| Extrait du document |
☆ ☆ ☆
Au Centre Bourse, j’attends avec d’autres passagers le bus 97 🚏 en direction de l’Hôpital Nord.🏥 Lorsqu’il déboule, un jeune homme d’à peu près vingt-cinq ans me bouscule et me grille la politesse pour monter à bord. (Je reste zen). Une fois à l’intérieur je cherche une place où poser ma vieille carcasse mais n’en trouve point. Le malpoli de tantôt, lui, s’installe sans gêne sur les sièges réservés aux personnes à mobilité réduite. (Je ne décèle pourtant chez lui aucun signe qui lui en donne le droit de jouissance. À moins que l’impolitesse soit un handicap ?)
☆ ☆ ☆
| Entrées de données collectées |
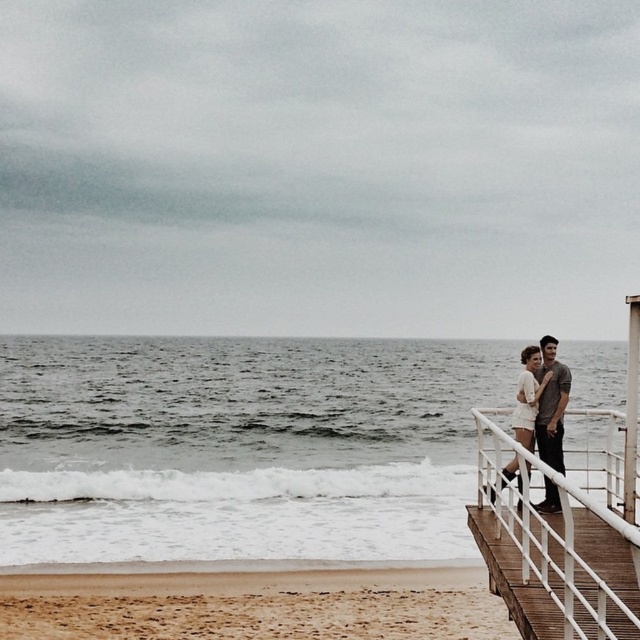
Can you confirm if smooth sand beach at lower left is thinner than white wooden railing at right?

Yes, smooth sand beach at lower left is thinner than white wooden railing at right.

What do you see at coordinates (256, 604) in the screenshot?
I see `smooth sand beach at lower left` at bounding box center [256, 604].

Where is `smooth sand beach at lower left`? smooth sand beach at lower left is located at coordinates (256, 604).

Is the position of white wooden railing at right more distant than that of white cotton dress at right?

No, it is not.

Find the location of a particular element. The width and height of the screenshot is (640, 640). white wooden railing at right is located at coordinates (560, 532).

Who is lower down, white wooden railing at right or dark gray jeans at right?

white wooden railing at right

Between point (614, 492) and point (564, 388), which one is positioned in front?

Point (564, 388) is in front.

Is point (636, 477) positioned before point (544, 440)?

That is True.

This screenshot has height=640, width=640. I want to click on white wooden railing at right, so click(x=560, y=532).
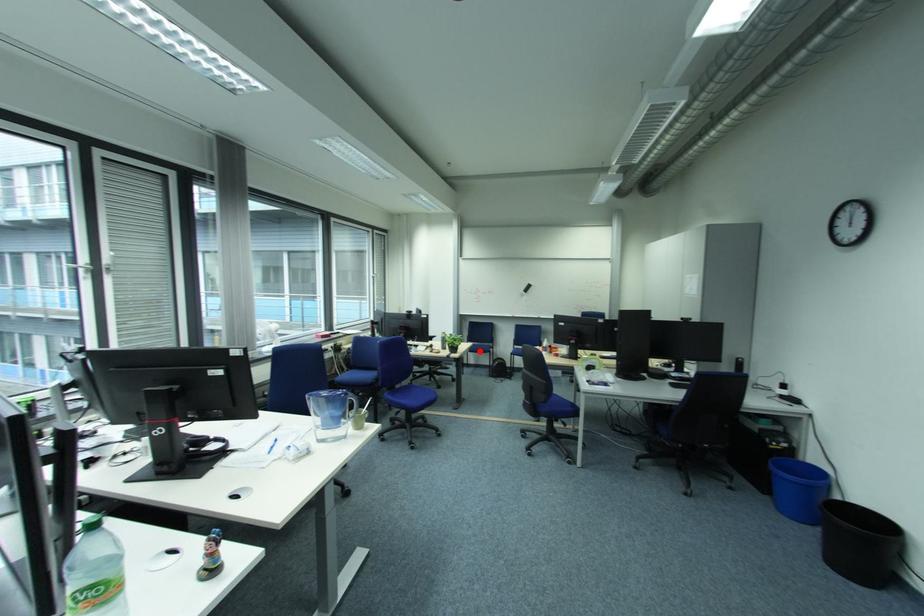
☆ ☆ ☆
| Exercice 1 |
Dans le récit du trajet en bus, quelle ligne est attendue au Centre Bourse, et vers quelle destination ?
| Exercice 2 |
Recopiez, dans le récit du trajet en bus, le passage allant de « Au Centre Bourse, j’attends » jusqu'à « un handicap ?) ».
| Exercice 3 |
Écrivez la suite du récit du trajet en bus, à partir de l'endroit où il s'arrête.

| Réponse 1 |
Le bus 97, en direction de l'Hôpital Nord.

| Réponse 2 |
Au Centre Bourse, j’attends avec d’autres passagers le bus 97 🚏 en direction de l’Hôpital Nord.🏥 Lorsqu’il déboule, un jeune homme d’à peu près vingt-cinq ans me bouscule et me grille la politesse pour monter à bord. (Je reste zen). Une fois à l’intérieur je cherche une place où poser ma vieille carcasse mais n’en trouve point. Le malpoli de tantôt, lui, s’installe sans gêne sur les sièges réservés aux personnes à mobilité réduite. (Je ne décèle pourtant chez lui aucun signe qui lui en donne le droit de jouissance. À moins que l’impolitesse soit un handicap ?)

| Réponse 3 |
Moi, je me cale debout dans le coin réservé aux poussettes, fauteuils roulants ♿ et ; depuis peu ; servant également de parking mobile aux trottinettes et même aux vélos électriques.🚲

Au premier arrêt après notre départ embarquent d’autres passagers dont une jeune femme avec une grosse poussette et un petit ventre rond.🤰 Elle est habillée d’un manteau de fourrure gris, d’une mini-jupe blanche et d’un pantalon bleu 👖 au bord de l’asphyxie tellement son hôtesse l’a comblé de ses généreuses rondeurs. Elle porte également des chaussures à talons noires compensées 👠 ainsi que des lunettes de soleil 😎. Je m’écarte à côté de la porte de sortie pour laisser notre Rihanna du 13 garer son 4×4 mais elle choisit de se mettre en plein milieu de l’allée. Madame n’a pas le temps. Elle est très occupée au téléphone.

J’te jure, ses enfants sont trop mal élevés. En plus ils sont sales. Tya vu comment elle les habille. On dirait des clochards.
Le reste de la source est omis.